Crucially, the Navy is not outsourcing construction. While the intellectual design originates overseas, the ships themselves will be built in American shipyards by a yet-to-be-selected domestic builder. This hybrid approach preserves U.S. industrial capacity while bypassing the slow and expensive design phase that has become a recurring obstacle.

In practical terms, this decision acknowledges that speed now rivals superiority as a strategic requirement. In a potential high-end conflict, particularly in the Western Pacific, the ability to field numerous, reliable platforms quickly may matter more than marginal performance gains.

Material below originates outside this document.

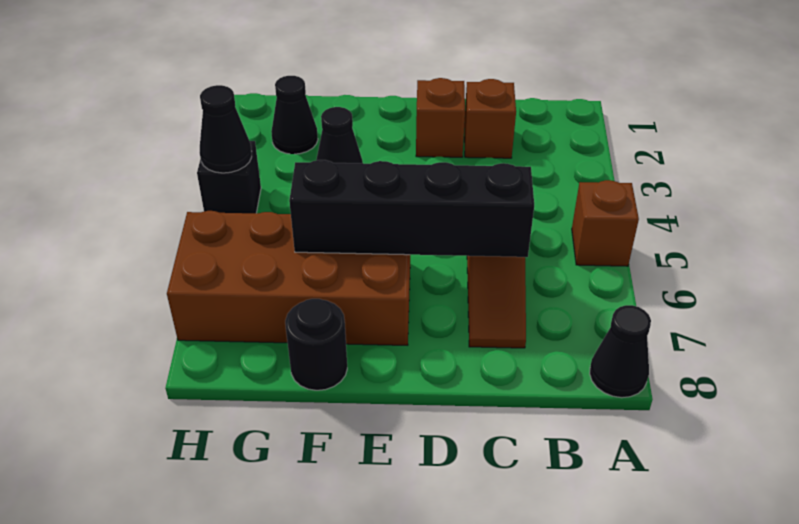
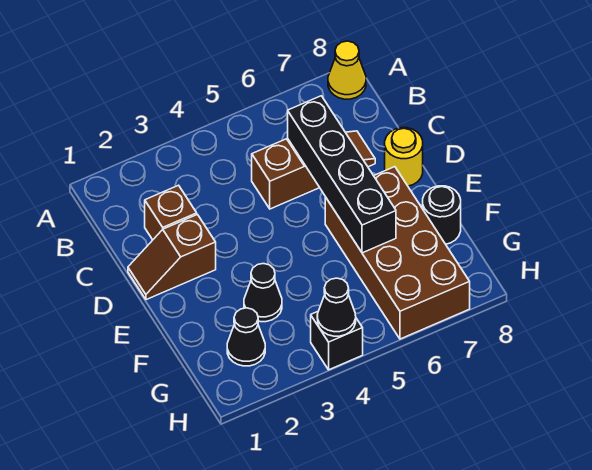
brown 1x1 brick [572,180,639,266] -> none
black 1x1 cone [590,305,651,398] -> yellow 1x1 cone [328,41,366,99]
none -> yellow 1x1 round brick [385,128,423,186]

Strategic Implications in the Indo-Pacific Theater

The LST-100’s true importance becomes clear when viewed through the lens of Indo-Pacific security dynamics. Any conflict involving China would likely unfold across dispersed island chains, shallow littorals, and austere coastlines. Large amphibious ships are powerful but scarce, while smaller craft lack endurance and protection.

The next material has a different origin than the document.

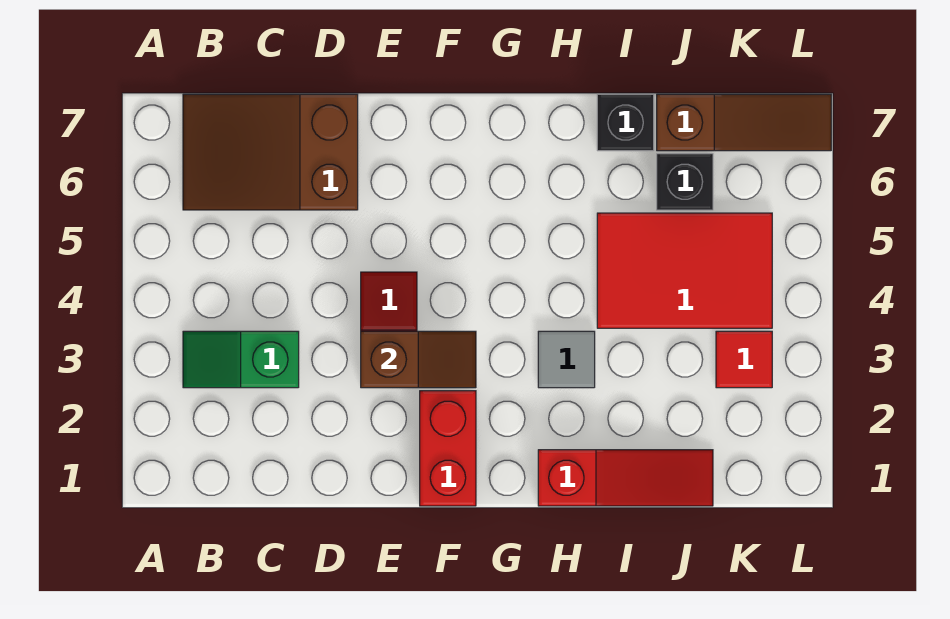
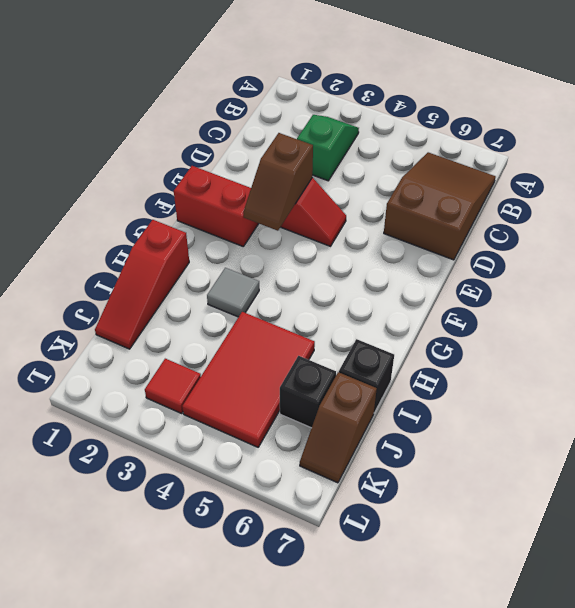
brown 1x3 slope [657,94,831,151] -> brown 1x2 slope [300,372,377,483]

Medium landing ships bridge that gap. They enable Marines to move frequently, operate unpredictably, and avoid presenting lucrative targets. By deploying forces without reliance on established ports, the Navy and Marine Corps gain operational flexibility that complicates adversary planning.

The urgency surrounding the program reflects this reality. The Navy aims to begin construction as early as 2026, with the first delivery targeted for 2029. Long-term plans call for a fleet of at least 35 LST-100s, a number that would significantly expand the United States’ ability to sustain distributed amphibious operations.

Rear view rendering of new U.S. Navy landing ship at sea
Credit: US Navy

A Shift Toward Pragmatism in Naval Procurement

Beyond its tactical role, the LST-100 represents a philosophical shift. For decades, U.S. naval acquisition has favored bespoke, technologically ambitious platforms that often arrive late and over budget. The decision to adopt a “ready-to-run” design signals a renewed emphasis on practical capability, affordability, and timelines aligned with real-world threats.

This does not diminish American innovation; instead, it reflects confidence in integrating global best practices into domestic production. By focusing on what can be delivered reliably and soon, the Navy is recalibrating its priorities toward fleet resilience and numerical strength.

If successful, the LST-100 program may influence future procurement decisions well beyond amphibious ships. It demonstrates that under the right conditions, borrowing a foreign design is not a weakness, but a strategic accelerant. In an era defined by rapid change and mounting competition, the Navy’s bet on a foreign blueprint may prove to be one of its most forward-looking moves.